Bespoke caskets, unique venues and gorgeous themed settings come together to create one-off funerals that truly live up to a Great Goodbye.

4. Following The Deceased’s Own Instructions

If your loved one had a personal funeral plan there may be instructions on who they want to give the eulogies. Unless their choice would cause tremendous upset, follow their wishes. Some people also write a eulogy of their own, which might be read in part or in its entirety at the service. What brought them joy, the battles they fought, and the dreams they chased. The things they were grateful for, and a message to those they love. Make sure you allocate time.

5. How Long Should People Speak For?

It all depends on how good the speaker is. We will happily listen to a captivating speaker for 30 minutes, but be squirming after five if someone is floundering. Be honest about the abilities that people have.
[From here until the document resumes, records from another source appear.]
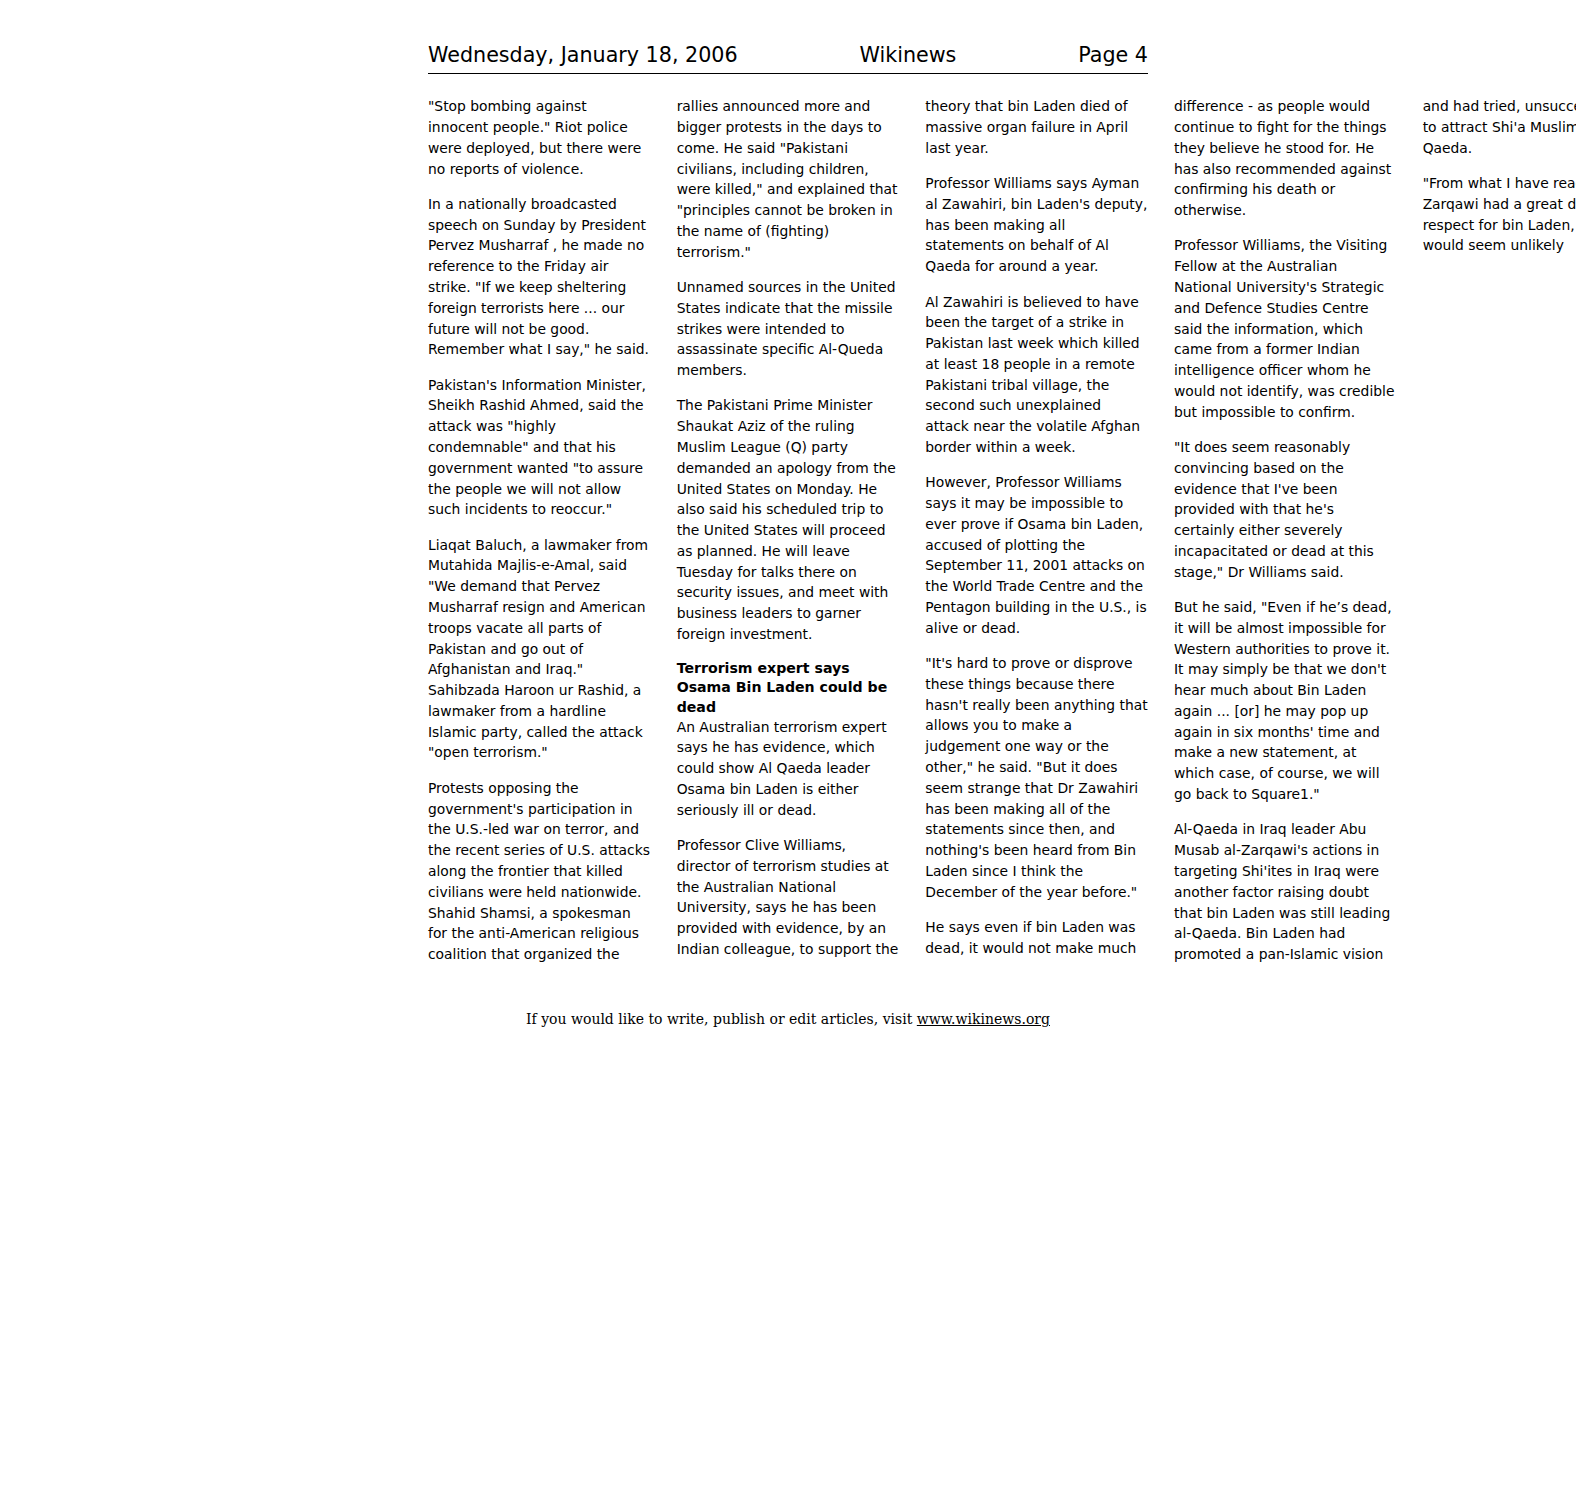Wednesday, January 18, 2006
Wikinews
Page 4
"Stop bombing against innocent people." Riot police were deployed, but there were no reports of violence.
In a nationally broadcasted speech on Sunday by President Pervez Musharraf , he made no reference to the Friday air strike. "If we keep sheltering foreign terrorists here ... our future will not be good. Remember what I say," he said.
Pakistan's Information Minister, Sheikh Rashid Ahmed, said the attack was "highly condemnable" and that his government wanted "to assure the people we will not allow such incidents to reoccur."
Liaqat Baluch, a lawmaker from Mutahida Majlis-e-Amal, said "We demand that Pervez Musharraf resign and American troops vacate all parts of Pakistan and go out of Afghanistan and Iraq." Sahibzada Haroon ur Rashid, a lawmaker from a hardline Islamic party, called the attack "open terrorism."
Protests opposing the government's participation in the U.S.-led war on terror, and the recent series of U.S. attacks along the frontier that killed civilians were held nationwide. Shahid Shamsi, a spokesman for the anti-American religious coalition that organized the rallies announced more and bigger protests in the days to come. He said "Pakistani civilians, including children, were killed," and explained that "principles cannot be broken in the name of (fighting) terrorism."
Unnamed sources in the United States indicate that the missile strikes were intended to assassinate specific Al-Queda members.
The Pakistani Prime Minister Shaukat Aziz of the ruling Muslim League (Q) party demanded an apology from the United States on Monday. He also said his scheduled trip to the United States will proceed as planned. He will leave Tuesday for talks there on security issues, and meet with business leaders to garner foreign investment.
Terrorism expert says Osama Bin Laden could be dead
An Australian terrorism expert says he has evidence, which could show Al Qaeda leader Osama bin Laden is either seriously ill or dead.
Professor Clive Williams, director of terrorism studies at the Australian National University, says he has been provided with evidence, by an Indian colleague, to support the theory that bin Laden died of massive organ failure in April last year.
Professor Williams says Ayman al Zawahiri, bin Laden's deputy, has been making all statements on behalf of Al Qaeda for around a year.
Al Zawahiri is believed to have been the target of a strike in Pakistan last week which killed at least 18 people in a remote Pakistani tribal village, the second such unexplained attack near the volatile Afghan border within a week.
However, Professor Williams says it may be impossible to ever prove if Osama bin Laden, accused of plotting the September 11, 2001 attacks on the World Trade Centre and the Pentagon building in the U.S., is alive or dead.
"It's hard to prove or disprove these things because there hasn't really been anything that allows you to make a judgement one way or the other," he said. "But it does seem strange that Dr Zawahiri has been making all of the statements since then, and nothing's been heard from Bin Laden since I think the December of the year before."
He says even if bin Laden was dead, it would not make much difference - as people would continue to fight for the things they believe he stood for. He has also recommended against confirming his death or otherwise.
Professor Williams, the Visiting Fellow at the Australian National University's Strategic and Defence Studies Centre said the information, which came from a former Indian intelligence officer whom he would not identify, was credible but impossible to confirm.
"It does seem reasonably convincing based on the evidence that I've been provided with that he's certainly either severely incapacitated or dead at this stage," Dr Williams said.
But he said, "Even if he’s dead, it will be almost impossible for Western authorities to prove it. It may simply be that we don't hear much about Bin Laden again ... [or] he may pop up again in six months' time and make a new statement, at which case, of course, we will go back to Square1."
Al-Qaeda in Iraq leader Abu Musab al-Zarqawi's actions in targeting Shi'ites in Iraq were another factor raising doubt that bin Laden was still leading al-Qaeda. Bin Laden had promoted a pan-Islamic vision and had tried, unsuccessfully, to attract Shi'a Muslims to al-Qaeda.
"From what I have read, Zarqawi had a great deal of respect for bin Laden, so it would seem unlikely
If you would like to write, publish or edit articles, visit www.wikinews.org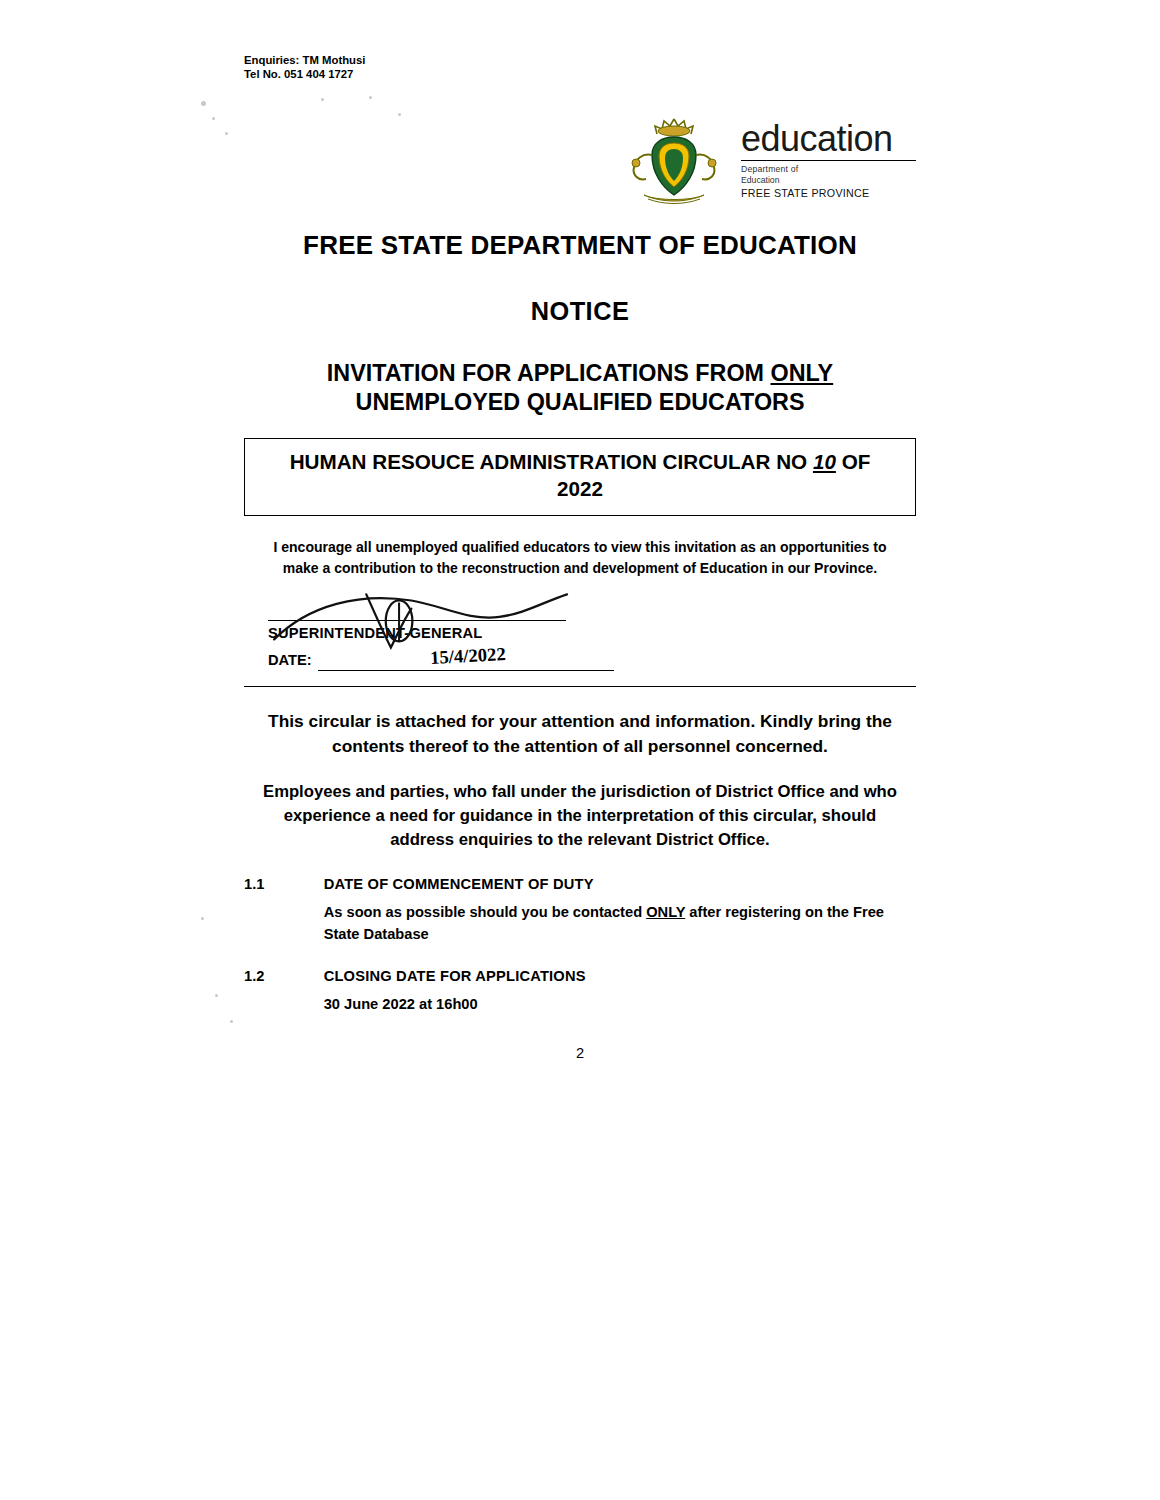Enquiries: TM Mothusi
Tel No. 051 404 1727
education
Department of
Education
FREE STATE PROVINCE
FREE STATE DEPARTMENT OF EDUCATION
NOTICE
INVITATION FOR APPLICATIONS FROM ONLY
UNEMPLOYED QUALIFIED EDUCATORS
HUMAN RESOUCE ADMINISTRATION CIRCULAR NO 10 OF
2022
I encourage all unemployed qualified educators to view this invitation as an opportunities to make a contribution to the reconstruction and development of Education in our Province.
SUPERINTENDENT-GENERAL
DATE: 15/4/2022
This circular is attached for your attention and information. Kindly bring the contents thereof to the attention of all personnel concerned.
Employees and parties, who fall under the jurisdiction of District Office and who experience a need for guidance in the interpretation of this circular, should address enquiries to the relevant District Office.
1.1
DATE OF COMMENCEMENT OF DUTY
As soon as possible should you be contacted ONLY after registering on the Free State Database
1.2
CLOSING DATE FOR APPLICATIONS
30 June 2022 at 16h00
2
A short anecdote told really well is better than rambling 15 minutes covering ground we’ve already heard.

6. What if People Miss Out on Speaking?

Not everyone who wishes to speak at the funeral may get the chance. There are any number of reasons this happens. Time may be limited. It could be there’s a risk of doubling up on the same stories so the honor goes to just the one person. Sometimes a judgement call is made that speaking just isn’t someone’s greatest strength.

Missing out on the chance to say a few words can rob people of the chance to pay respects. If you are having a function after the service, use this time to have another few speakers. Set up an honor page so people can write a tribute knowing that other viewers of the page will read it, and the family will have it forever. For those who aren’t confident speakers, this can be the perfect way to have their say.